GOAL OF THE EXERCISE
Could you retype the lines below, starting at the line holding "off a desponding" and stopping at the line holding "brewery, or get", inclusive? Copy them exactly and drop the images.
START RECORDS TO PROCESS
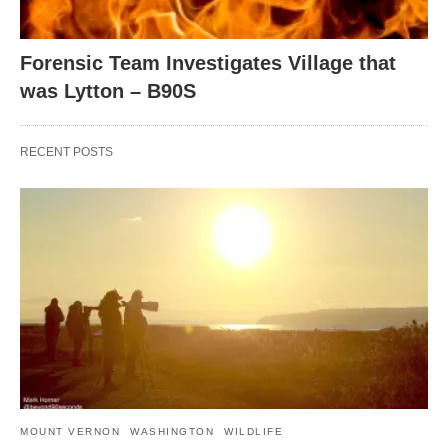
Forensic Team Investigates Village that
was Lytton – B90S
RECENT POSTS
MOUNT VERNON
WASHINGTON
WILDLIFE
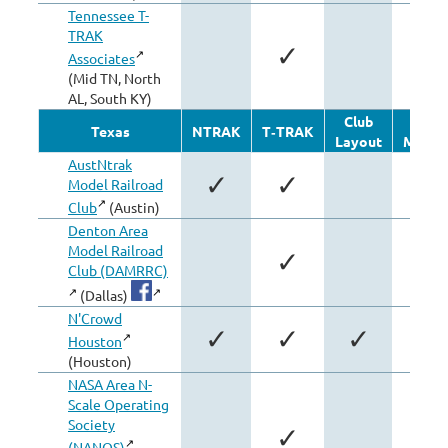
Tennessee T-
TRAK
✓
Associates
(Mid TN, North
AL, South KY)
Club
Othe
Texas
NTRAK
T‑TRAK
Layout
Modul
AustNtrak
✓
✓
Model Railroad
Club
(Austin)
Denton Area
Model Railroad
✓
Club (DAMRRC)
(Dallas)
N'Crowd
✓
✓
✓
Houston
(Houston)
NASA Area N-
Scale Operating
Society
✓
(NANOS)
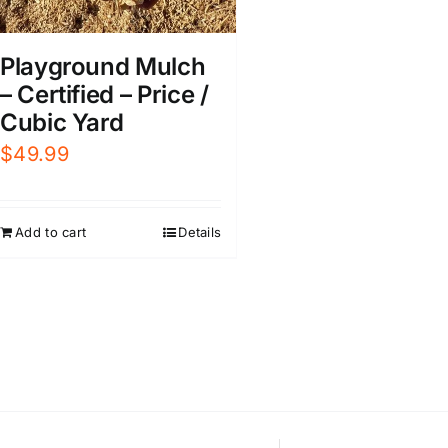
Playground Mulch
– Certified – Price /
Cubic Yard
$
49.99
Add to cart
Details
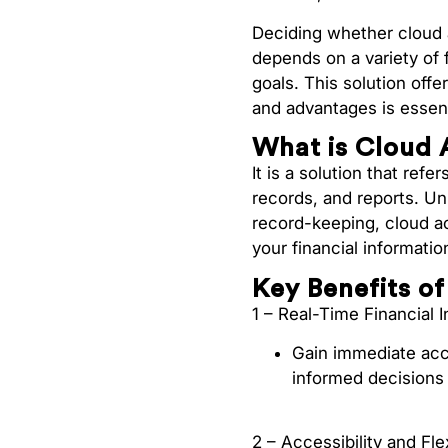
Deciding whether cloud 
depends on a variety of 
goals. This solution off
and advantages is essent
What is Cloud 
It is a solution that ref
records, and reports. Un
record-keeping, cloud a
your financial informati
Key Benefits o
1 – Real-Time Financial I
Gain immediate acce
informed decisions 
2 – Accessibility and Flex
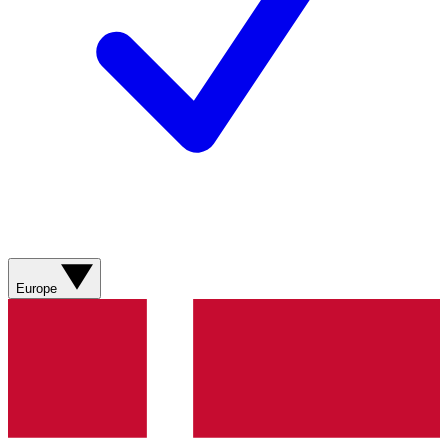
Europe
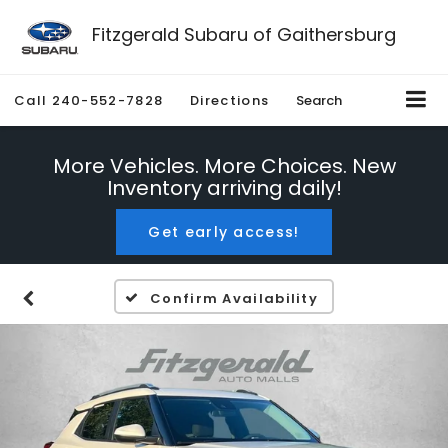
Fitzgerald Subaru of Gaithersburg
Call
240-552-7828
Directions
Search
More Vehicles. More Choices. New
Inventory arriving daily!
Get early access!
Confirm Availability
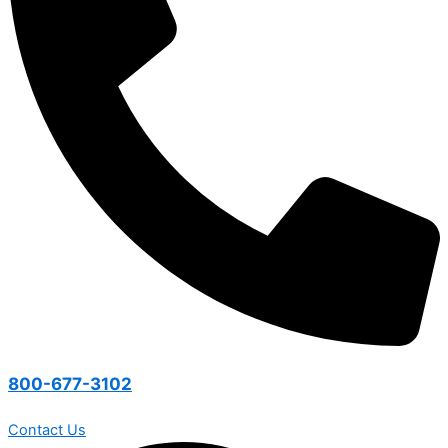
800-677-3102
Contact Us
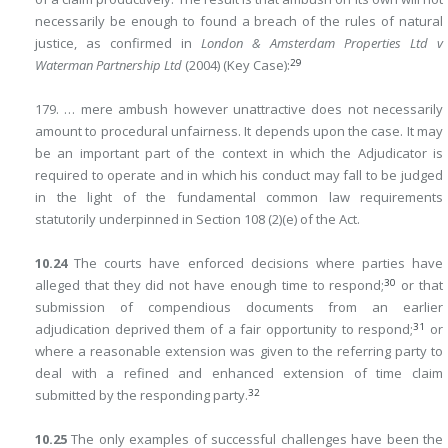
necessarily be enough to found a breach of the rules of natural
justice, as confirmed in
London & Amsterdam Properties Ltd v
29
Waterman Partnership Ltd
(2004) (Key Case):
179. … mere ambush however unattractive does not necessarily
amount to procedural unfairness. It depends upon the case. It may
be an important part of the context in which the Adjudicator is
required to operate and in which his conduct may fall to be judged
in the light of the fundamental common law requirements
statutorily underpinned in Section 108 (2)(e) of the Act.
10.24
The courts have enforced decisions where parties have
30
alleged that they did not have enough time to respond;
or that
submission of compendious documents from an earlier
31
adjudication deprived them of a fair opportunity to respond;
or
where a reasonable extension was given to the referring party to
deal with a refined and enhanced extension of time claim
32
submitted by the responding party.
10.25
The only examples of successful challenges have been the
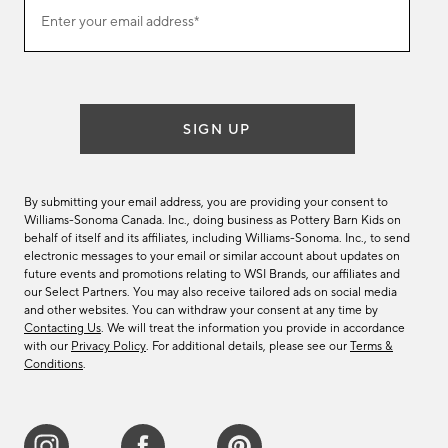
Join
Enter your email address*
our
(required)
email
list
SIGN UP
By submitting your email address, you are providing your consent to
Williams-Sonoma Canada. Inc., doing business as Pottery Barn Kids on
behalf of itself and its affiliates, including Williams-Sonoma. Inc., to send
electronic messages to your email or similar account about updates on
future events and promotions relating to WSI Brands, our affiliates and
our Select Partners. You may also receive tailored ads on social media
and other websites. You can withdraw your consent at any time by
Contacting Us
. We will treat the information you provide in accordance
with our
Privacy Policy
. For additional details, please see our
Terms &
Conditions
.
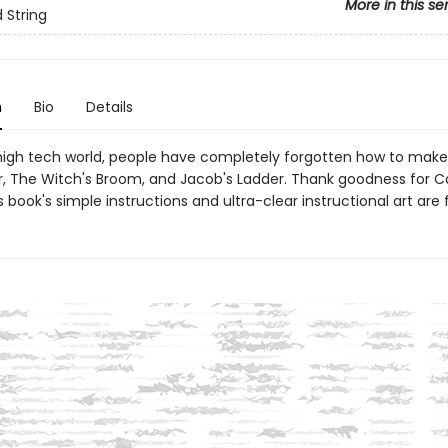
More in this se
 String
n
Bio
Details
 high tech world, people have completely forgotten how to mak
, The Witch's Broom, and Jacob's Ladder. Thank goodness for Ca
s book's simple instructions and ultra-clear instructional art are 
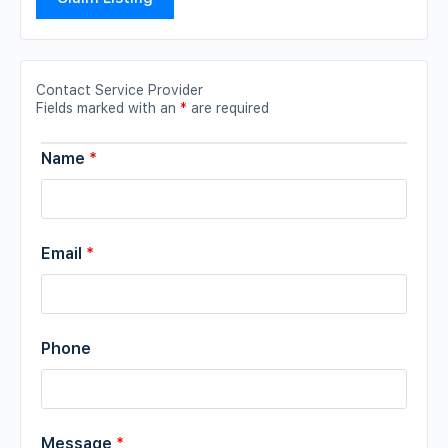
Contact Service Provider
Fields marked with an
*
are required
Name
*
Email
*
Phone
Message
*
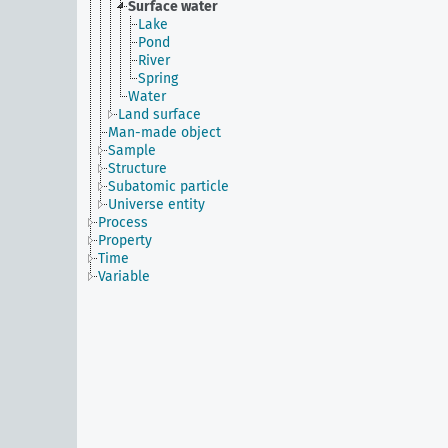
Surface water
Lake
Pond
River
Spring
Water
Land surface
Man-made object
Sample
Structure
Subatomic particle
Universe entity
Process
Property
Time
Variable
END RECORDS TO PROCESS
START RECORDS TO PROCESS
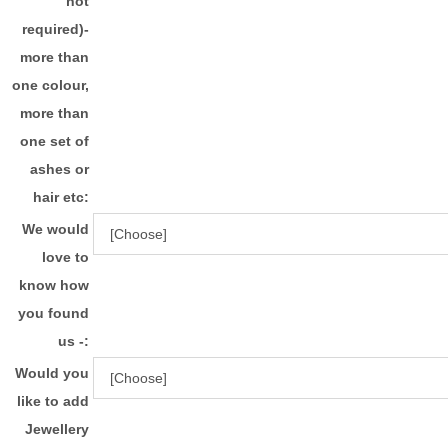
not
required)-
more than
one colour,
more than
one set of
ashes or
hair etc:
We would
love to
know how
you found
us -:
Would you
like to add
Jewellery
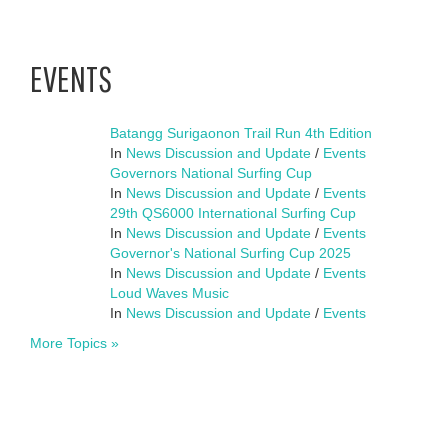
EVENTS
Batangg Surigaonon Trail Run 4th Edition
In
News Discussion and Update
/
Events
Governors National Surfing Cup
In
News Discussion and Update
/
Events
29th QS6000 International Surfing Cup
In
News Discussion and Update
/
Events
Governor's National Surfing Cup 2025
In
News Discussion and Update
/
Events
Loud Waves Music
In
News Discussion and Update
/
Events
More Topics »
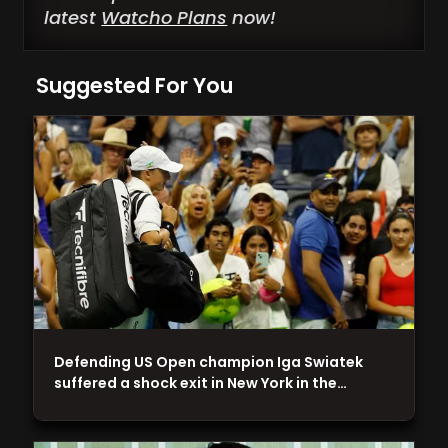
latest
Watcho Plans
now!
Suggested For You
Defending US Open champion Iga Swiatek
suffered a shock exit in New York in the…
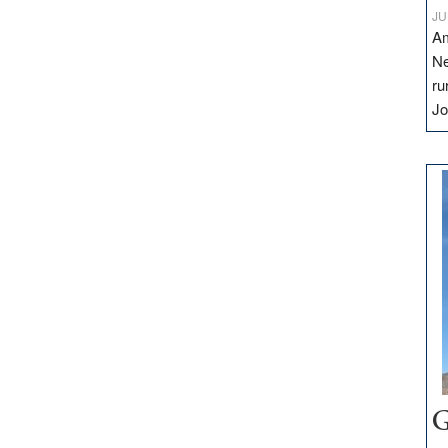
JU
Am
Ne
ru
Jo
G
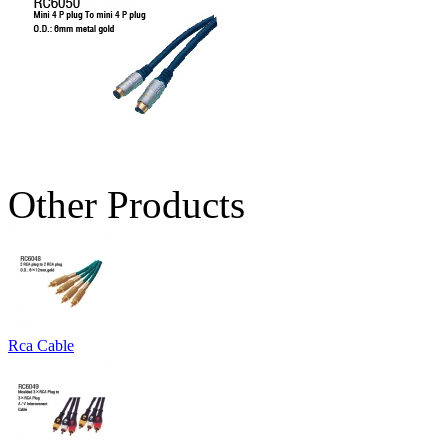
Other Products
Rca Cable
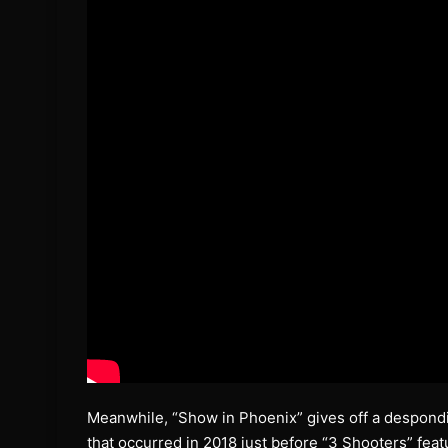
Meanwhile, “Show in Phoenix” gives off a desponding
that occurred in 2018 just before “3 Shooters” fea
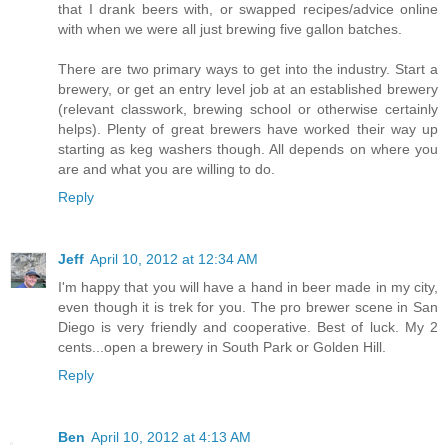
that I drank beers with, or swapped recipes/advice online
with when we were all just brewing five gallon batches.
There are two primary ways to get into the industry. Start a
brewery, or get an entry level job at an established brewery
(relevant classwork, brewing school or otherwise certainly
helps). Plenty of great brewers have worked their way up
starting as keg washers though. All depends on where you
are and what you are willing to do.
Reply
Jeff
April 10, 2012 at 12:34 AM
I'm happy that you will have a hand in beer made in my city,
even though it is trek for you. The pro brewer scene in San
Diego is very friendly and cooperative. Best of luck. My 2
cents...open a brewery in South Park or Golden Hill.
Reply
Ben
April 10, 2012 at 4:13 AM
END RECORDS TO PROCESS
START RECORDS TO PROCESS
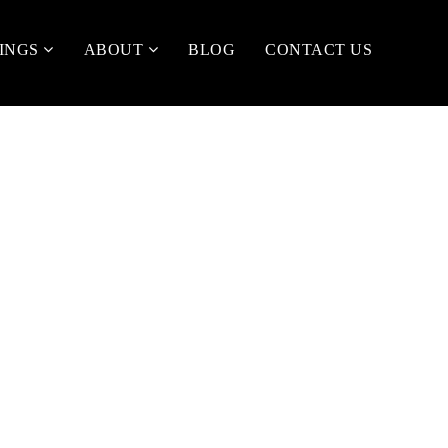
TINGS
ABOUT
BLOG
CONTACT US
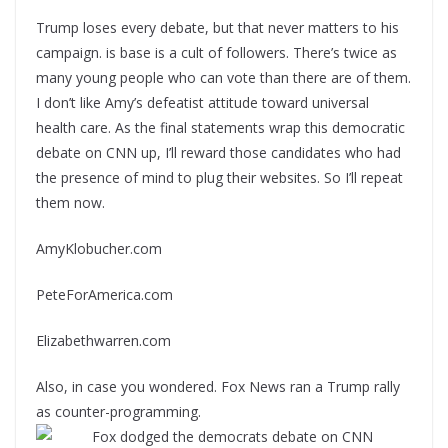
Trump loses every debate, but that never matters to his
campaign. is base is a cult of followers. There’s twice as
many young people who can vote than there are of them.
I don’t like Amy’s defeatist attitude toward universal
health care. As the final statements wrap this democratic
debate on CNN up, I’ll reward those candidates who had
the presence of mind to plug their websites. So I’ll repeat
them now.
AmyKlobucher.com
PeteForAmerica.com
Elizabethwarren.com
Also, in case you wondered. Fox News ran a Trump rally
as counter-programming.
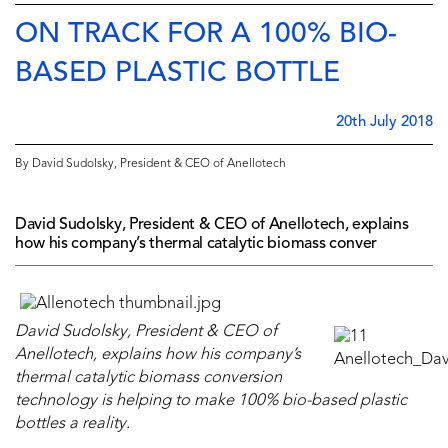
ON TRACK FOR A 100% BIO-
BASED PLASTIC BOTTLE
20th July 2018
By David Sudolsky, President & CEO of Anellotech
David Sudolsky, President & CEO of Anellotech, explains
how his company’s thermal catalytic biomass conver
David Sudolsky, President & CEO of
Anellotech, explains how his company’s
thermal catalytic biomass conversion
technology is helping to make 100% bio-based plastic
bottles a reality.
END RECORDS TO PROCESS
TASK ANSWER
Meanwhile, “Show in Phoenix” gives off a desponding
that occurred in 2018 just before “3 Shooters” fea
that I drank beers with, or swapped recipes/advice online
with when we were all just brewing five gallon batches.
There are two primary ways to get into the industry. Start a
brewery, or get an entry level job at an established brewery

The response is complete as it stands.